EXPLORE THE MATERIAL:
1. Return the passage from the comment thread about Google's sharing features that begins at the words "A setting to" and stops after "the GMail capacity.", copied word for word.
2. Answer these questions from the comment thread about Google's sharing features:
(a) What does robgough say would be lovely?
(b) Which button could DannoHung do without?
(c) How long did darwinw spend googling how to disable the new feature?
3. Continue the comment thread about Google's sharing features from its last comment.

It's naïve to blame Google for trying to make one of its services more social,
as this is the way people want it. I'm glad they implemented all those sharing
features. Now I have access to lots of interesting news, and can also share
them easily without all the "emailing" hassle.

------
robgough
I'm not really sure why you would _want_ to share what you're reading etc. I
certainly don't care what my friends are reading, why would I expect them to
care what I'm reading.

A setting to turn off all the social features would be lovely!

------
DannoHung
I like the sharing items stuff (as long as your friends don't share like, a
dozen items every day) and starring something for later is just an extension
of the GMail capacity.

I could do without the "cool" button though.

------
darwinw
I hate the new feature to the core. I don't really care if someone down in new
mexico likes what I'm currently reading. Plus, why do they feel like promoting
the new feature straight in your face (it's just downright annoying). and to
add salt to the wound, i've actually spent a few minutes googling how to
disable it (apparently there's no way you can disable it, easily, yet). so I'm
actually glad people seem to hate it.

INFORMATION PROVIDED:
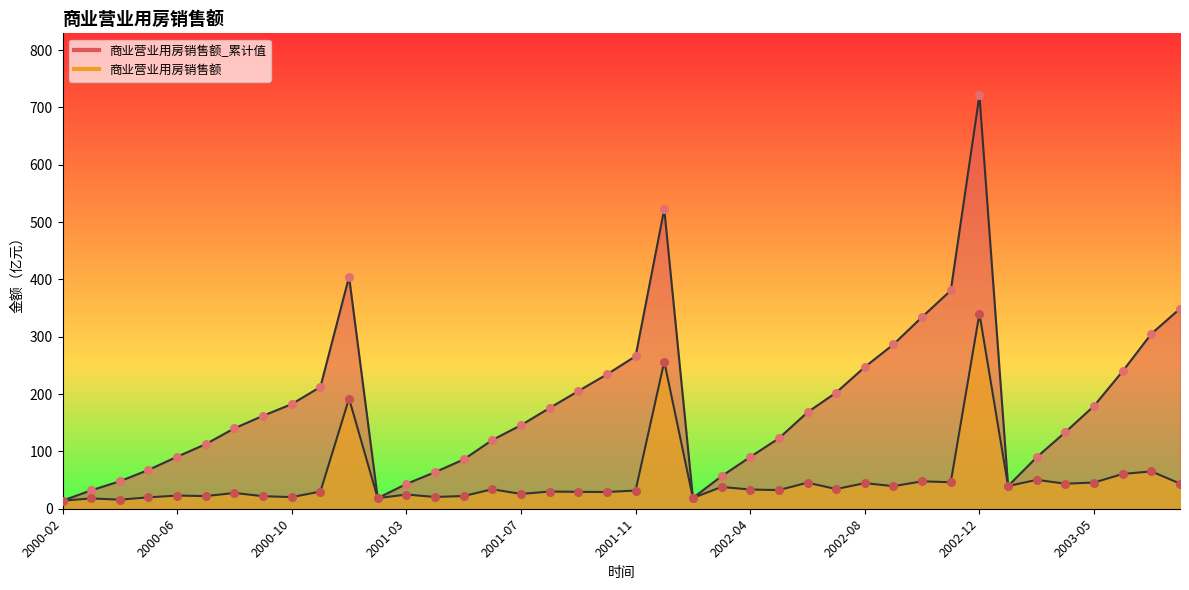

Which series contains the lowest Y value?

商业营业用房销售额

---

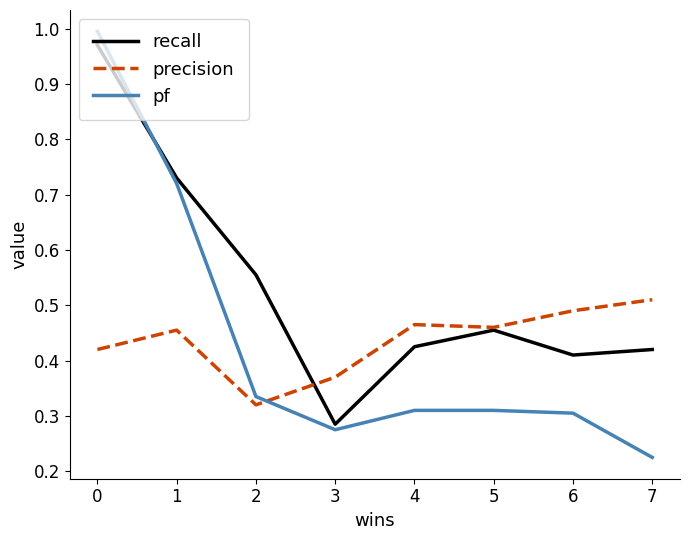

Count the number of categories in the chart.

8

EXERCISE RESULTS:
1.
A setting to turn off all the social features would be lovely!

------
DannoHung
I like the sharing items stuff (as long as your friends don't share like, a
dozen items every day) and starring something for later is just an extension
of the GMail capacity.

2.
(a) A setting to turn off all the social features.
(b) The "cool" button.
(c) A few minutes.

3.
------
jdbeast00
i haven't read the article or checked my google reader, but I have always
thought that the thing RSS was missing was social capabilities. this is why
sites like yc are such a big hit, there is a need for this on the internet.
RSS + voting for stories is great as far as i'm concerned, just give people
the ability to turn it off if they don't like it.

------
mcella
I switched from bloglines to google reader two years ago, greader evolved in
the wrong direction imho, I was expecting a gmail like experience but every
new update adds nothing to usability... is there something new to try that
let's me really focus on my feeds?

------
Musashi
It certainly is getting a little silly. But I am glad that there is some added
control on the sharing front.